Keypoint correspondence data
╭──
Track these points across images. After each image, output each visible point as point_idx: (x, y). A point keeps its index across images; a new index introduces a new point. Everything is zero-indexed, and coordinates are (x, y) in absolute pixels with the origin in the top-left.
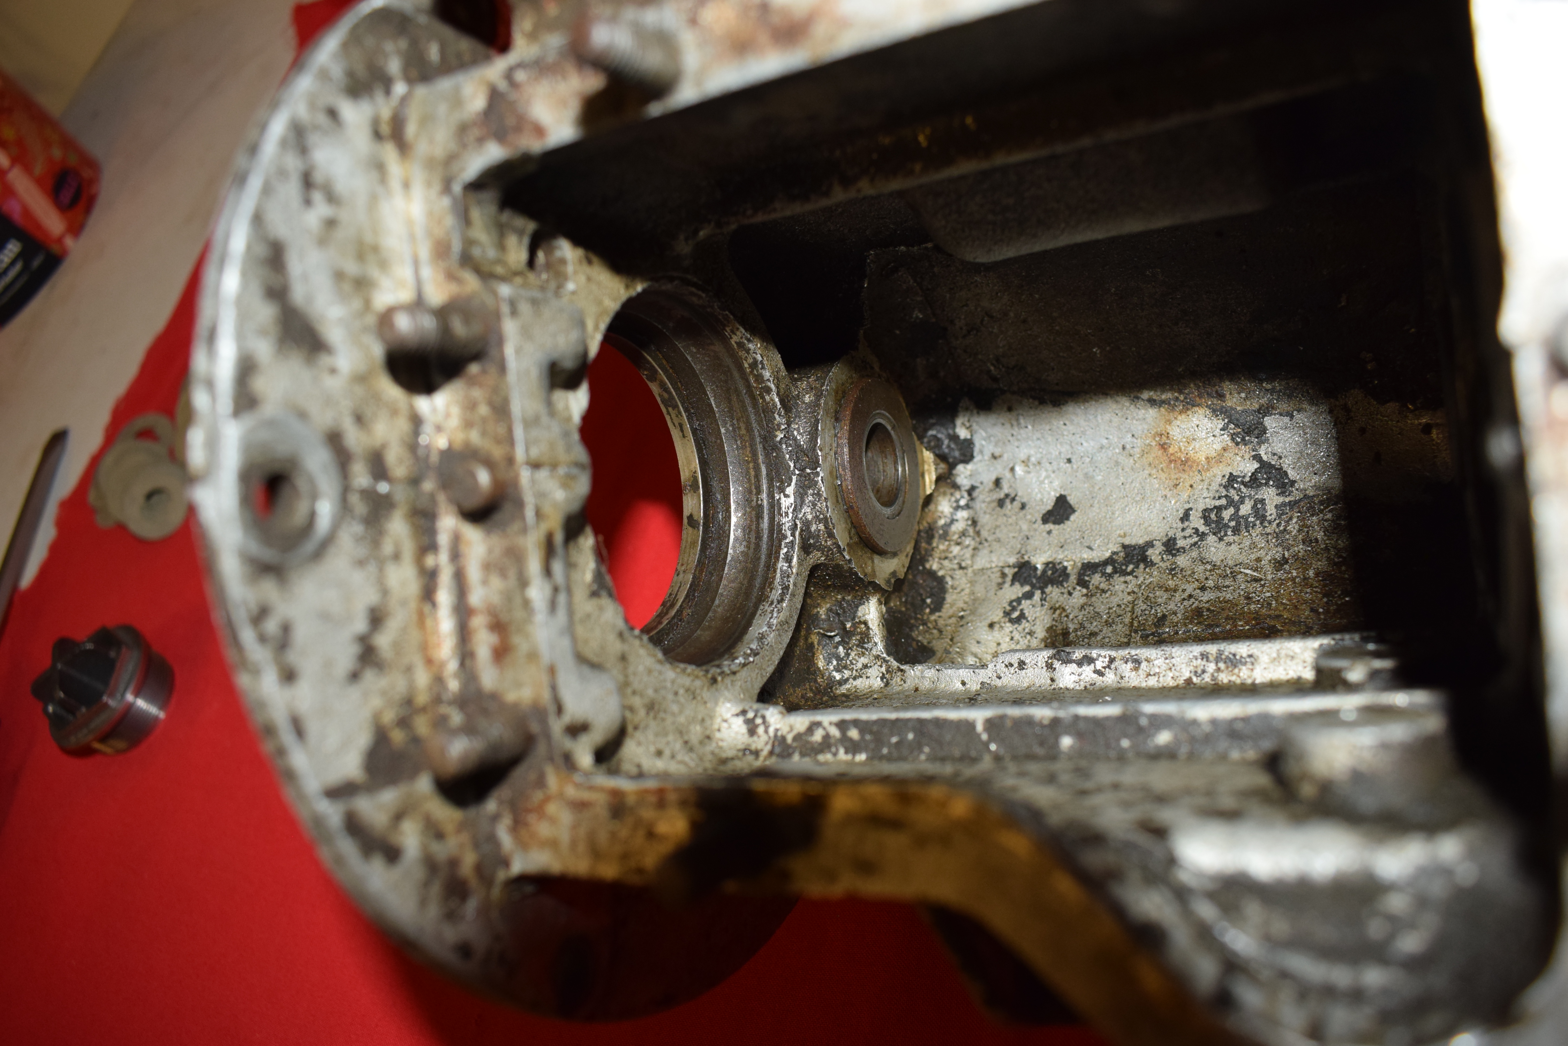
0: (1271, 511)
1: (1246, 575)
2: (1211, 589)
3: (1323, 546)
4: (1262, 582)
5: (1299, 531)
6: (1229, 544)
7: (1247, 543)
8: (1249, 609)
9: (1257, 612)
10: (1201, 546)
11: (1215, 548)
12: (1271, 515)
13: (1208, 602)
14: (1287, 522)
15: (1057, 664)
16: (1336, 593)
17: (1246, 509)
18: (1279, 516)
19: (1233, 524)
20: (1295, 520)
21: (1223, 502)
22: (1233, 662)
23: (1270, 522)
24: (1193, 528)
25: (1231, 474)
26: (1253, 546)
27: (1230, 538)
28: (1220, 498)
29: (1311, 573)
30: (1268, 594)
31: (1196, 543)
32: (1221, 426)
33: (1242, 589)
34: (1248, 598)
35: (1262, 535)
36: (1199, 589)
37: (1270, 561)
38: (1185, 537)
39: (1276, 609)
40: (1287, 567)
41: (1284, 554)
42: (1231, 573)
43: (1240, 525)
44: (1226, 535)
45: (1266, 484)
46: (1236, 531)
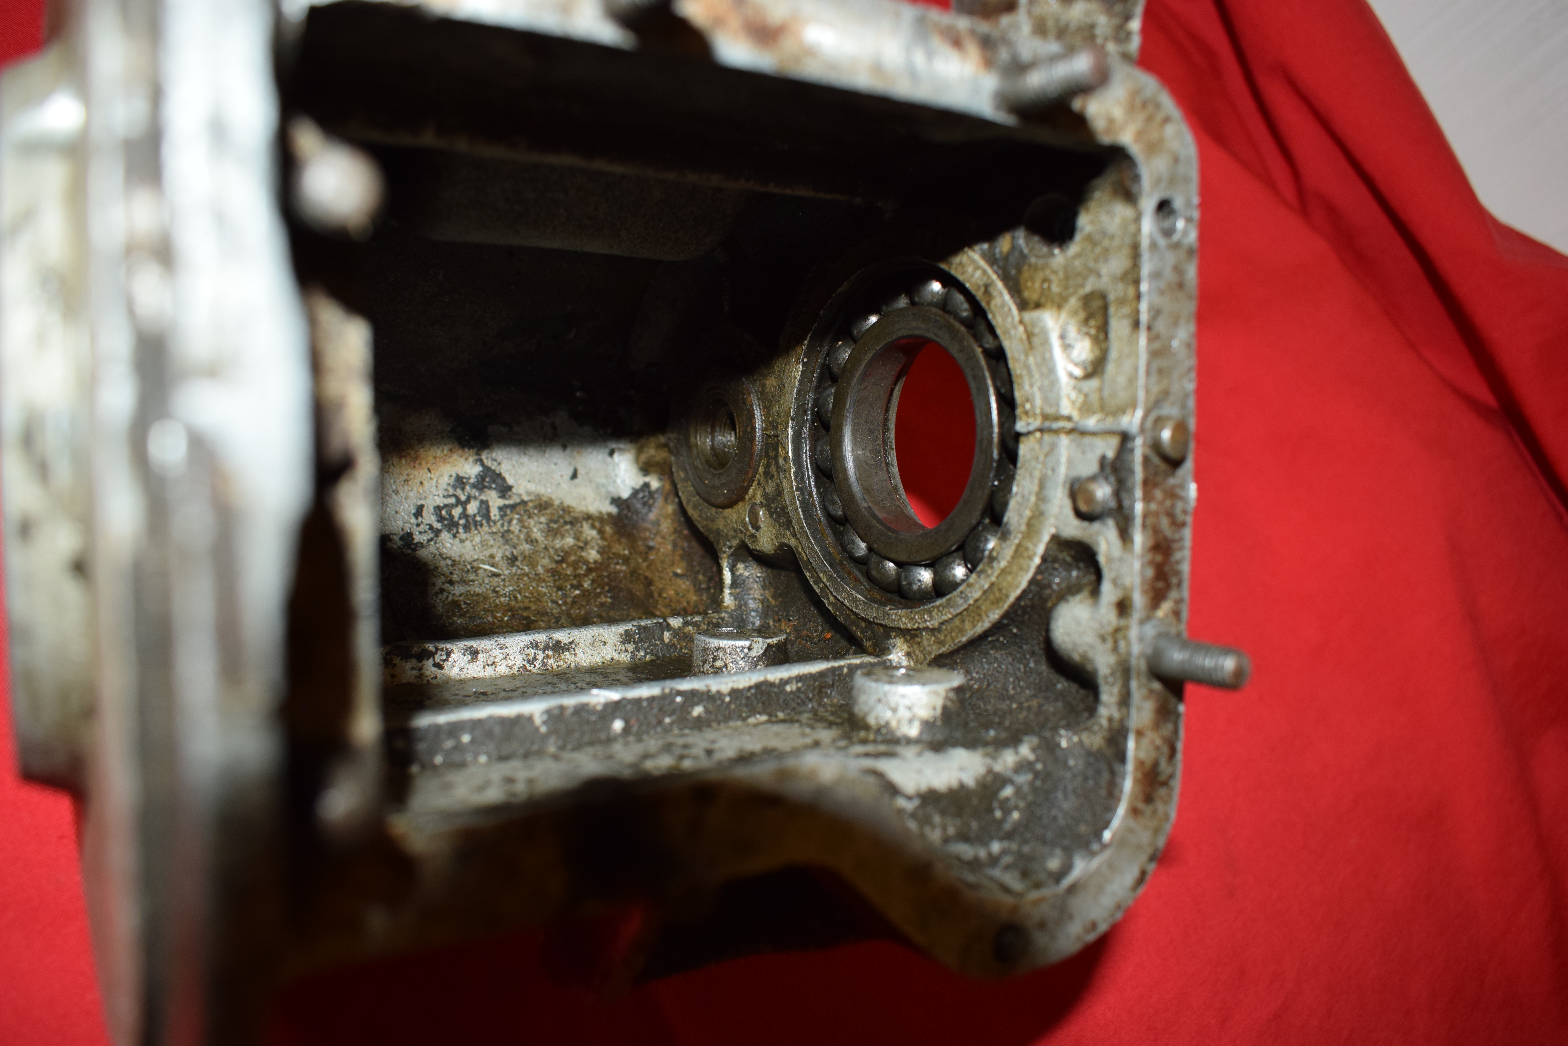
0: (494, 513)
1: (485, 570)
2: (459, 583)
3: (543, 546)
4: (502, 577)
5: (520, 531)
6: (462, 541)
7: (478, 539)
8: (500, 602)
9: (508, 604)
10: (438, 541)
11: (451, 544)
12: (495, 515)
13: (461, 595)
14: (510, 522)
15: (397, 660)
16: (566, 587)
17: (472, 508)
18: (502, 517)
19: (462, 522)
20: (515, 522)
21: (453, 500)
22: (558, 648)
23: (495, 522)
24: (427, 524)
25: (458, 475)
26: (484, 543)
27: (462, 534)
28: (450, 496)
29: (540, 570)
30: (511, 588)
31: (431, 539)
32: (449, 429)
33: (487, 584)
34: (494, 591)
35: (490, 533)
36: (447, 583)
37: (502, 558)
38: (420, 533)
39: (522, 602)
40: (518, 563)
41: (512, 553)
42: (472, 568)
43: (470, 524)
44: (458, 532)
45: (490, 488)
46: (467, 528)
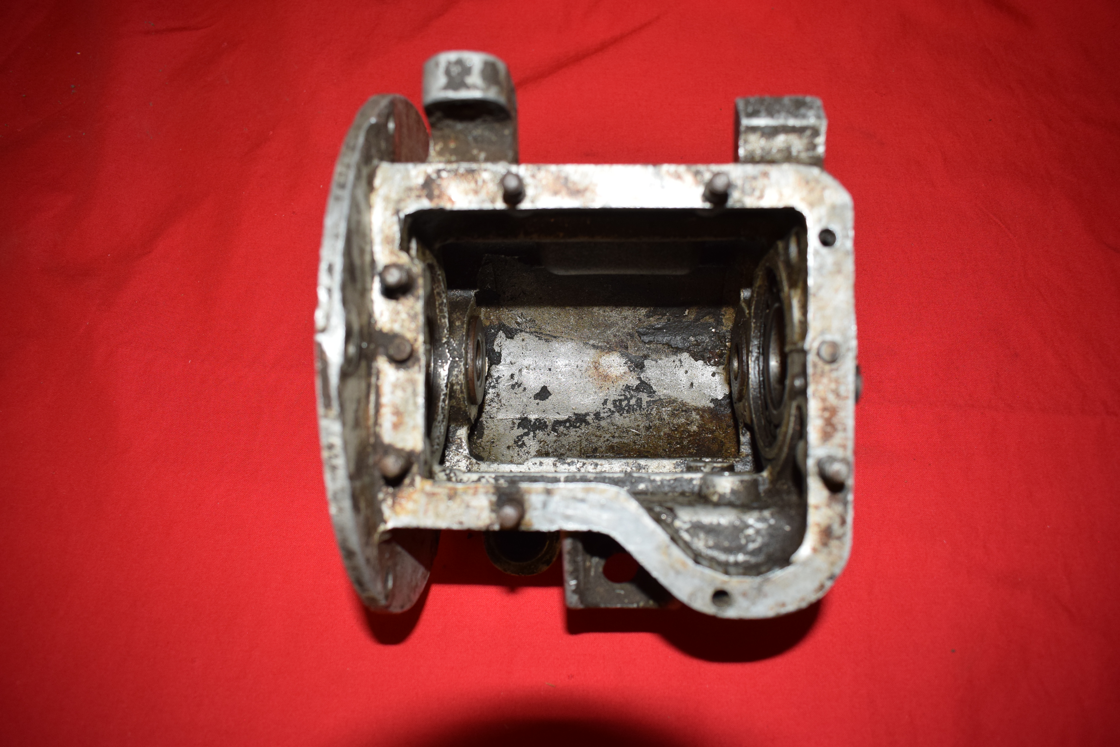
0: (644, 404)
1: (633, 432)
2: (617, 437)
3: (667, 422)
4: (641, 436)
5: (656, 414)
6: (625, 417)
7: (633, 417)
8: (635, 447)
9: (639, 449)
10: (612, 417)
11: (618, 418)
12: (644, 406)
13: (616, 443)
14: (651, 410)
15: (558, 464)
16: (673, 443)
17: (633, 402)
18: (648, 407)
19: (626, 408)
20: (654, 409)
21: (623, 397)
22: (639, 468)
23: (644, 409)
24: (608, 409)
25: (627, 385)
26: (636, 419)
27: (625, 415)
28: (621, 395)
29: (662, 434)
30: (643, 442)
31: (609, 416)
32: (624, 362)
33: (632, 439)
34: (634, 442)
35: (640, 414)
36: (611, 437)
37: (644, 427)
38: (604, 412)
39: (647, 448)
40: (651, 430)
41: (650, 424)
42: (626, 431)
43: (630, 409)
44: (623, 413)
45: (643, 391)
46: (628, 412)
╰──
> ASSIGNED TASK: All of the data should be returned word for word, with each picture left out.

> THE COMPLETED TASK:
Track these points across images. After each image, output each visible point as point_idx: (x, y). A point keeps its index across images; a new index introduces a new point. Everything is zero-indexed, and coordinates are (x, y) in absolute pixels with the origin in the top-left.
0: (1271, 511)
1: (1246, 575)
2: (1211, 589)
3: (1323, 546)
4: (1262, 582)
5: (1299, 531)
6: (1229, 544)
7: (1247, 543)
8: (1249, 609)
9: (1257, 612)
10: (1201, 546)
11: (1215, 548)
12: (1271, 515)
13: (1208, 602)
14: (1287, 522)
15: (1057, 664)
16: (1336, 593)
17: (1246, 509)
18: (1279, 516)
19: (1233, 524)
20: (1295, 520)
21: (1223, 502)
22: (1233, 662)
23: (1270, 522)
24: (1193, 528)
25: (1231, 474)
26: (1253, 546)
27: (1230, 538)
28: (1220, 498)
29: (1311, 573)
30: (1268, 594)
31: (1196, 543)
32: (1221, 426)
33: (1242, 589)
34: (1248, 598)
35: (1262, 535)
36: (1199, 589)
37: (1270, 561)
38: (1185, 537)
39: (1276, 609)
40: (1287, 567)
41: (1284, 554)
42: (1231, 573)
43: (1240, 525)
44: (1226, 535)
45: (1266, 484)
46: (1236, 531)
0: (494, 513)
1: (485, 570)
2: (459, 583)
3: (543, 546)
4: (502, 577)
5: (520, 531)
6: (462, 541)
7: (478, 539)
8: (500, 602)
9: (508, 604)
10: (438, 541)
11: (451, 544)
12: (495, 515)
13: (461, 595)
14: (510, 522)
15: (397, 660)
16: (566, 587)
17: (472, 508)
18: (502, 517)
19: (462, 522)
20: (515, 522)
21: (453, 500)
22: (558, 648)
23: (495, 522)
24: (427, 524)
25: (458, 475)
26: (484, 543)
27: (462, 534)
28: (450, 496)
29: (540, 570)
30: (511, 588)
31: (431, 539)
32: (449, 429)
33: (487, 584)
34: (494, 591)
35: (490, 533)
36: (447, 583)
37: (502, 558)
38: (420, 533)
39: (522, 602)
40: (518, 563)
41: (512, 553)
42: (472, 568)
43: (470, 524)
44: (458, 532)
45: (490, 488)
46: (467, 528)
0: (644, 404)
1: (633, 432)
2: (617, 437)
3: (667, 422)
4: (641, 436)
5: (656, 414)
6: (625, 417)
7: (633, 417)
8: (635, 447)
9: (639, 449)
10: (612, 417)
11: (618, 418)
12: (644, 406)
13: (616, 443)
14: (651, 410)
15: (558, 464)
16: (673, 443)
17: (633, 402)
18: (648, 407)
19: (626, 408)
20: (654, 409)
21: (623, 397)
22: (639, 468)
23: (644, 409)
24: (608, 409)
25: (627, 385)
26: (636, 419)
27: (625, 415)
28: (621, 395)
29: (662, 434)
30: (643, 442)
31: (609, 416)
32: (624, 362)
33: (632, 439)
34: (634, 442)
35: (640, 414)
36: (611, 437)
37: (644, 427)
38: (604, 412)
39: (647, 448)
40: (651, 430)
41: (650, 424)
42: (626, 431)
43: (630, 409)
44: (623, 413)
45: (643, 391)
46: (628, 412)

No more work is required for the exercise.